= White line disease =

Horse disease

White line disease (also known as seedy toe) is an infection of a hoof in horses or cattle. As the name suggests, it attacks the white line, which connects the sole to the hoof wall. It is sometimes mistaken for hoof wall separation disease, but is not to be confused because it is not genetic nor as severe.

==Clinical signs==

White line disease changes the typical light color of the white line to a black or dark gray color. It may also give off a foul odor. Lameness is often not present unless the disease is advanced. The disease may locate in the toe area of the hoof, giving rise to the name seedy toe. White line disease may not be noticed by the horse owner and is most often diagnosed by a farrier during routine hoof trims or shoeing. It may affect horses of any age, breed or sex, and can affect one foot or all four feet.

==Causes==

White line disease is most often seen in moist, humid areas with large annual rainfall totals.
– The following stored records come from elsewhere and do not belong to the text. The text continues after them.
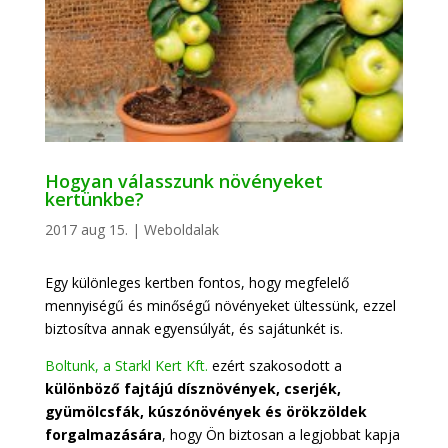
Hogyan válasszunk növényeket
kertünkbe?
2017 aug 15.
|
Weboldalak
Egy különleges kertben fontos, hogy megfelelő
mennyiségű és minőségű növényeket ültessünk, ezzel
biztosítva annak egyensúlyát, és sajátunkét is.
Boltunk, a Starkl Kert Kft.
ezért szakosodott a
különböző fajtájú dísznövények, cserjék,
gyümölcsfák, kúszónövények és örökzöldek
forgalmazására
, hogy Ön biztosan a legjobbat kapja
The exact organism that causes white line disease is not known, but it is known to be caused by bacteria in the soil getting into a weakened spot in the hoof wall, such as a quarter crack, which then sets up a fungal infection that leads to the disease. Hoof infections are often attributed to poor management, but with white line disease this is often not the case, as it is seen even in horses kept in very clean stables and facilities.

==Treatment==

White line disease is sometimes treated by applying borax or bleach solution to the affected area of the hoof, but this is not often successful. A recommended method of treatment is to cut away the hoof wall over the affected area, known as hoof wall resection or debridement. Sometimes, if the problem is severe enough, the horse may need to be specially shod with a heart-bar shoe.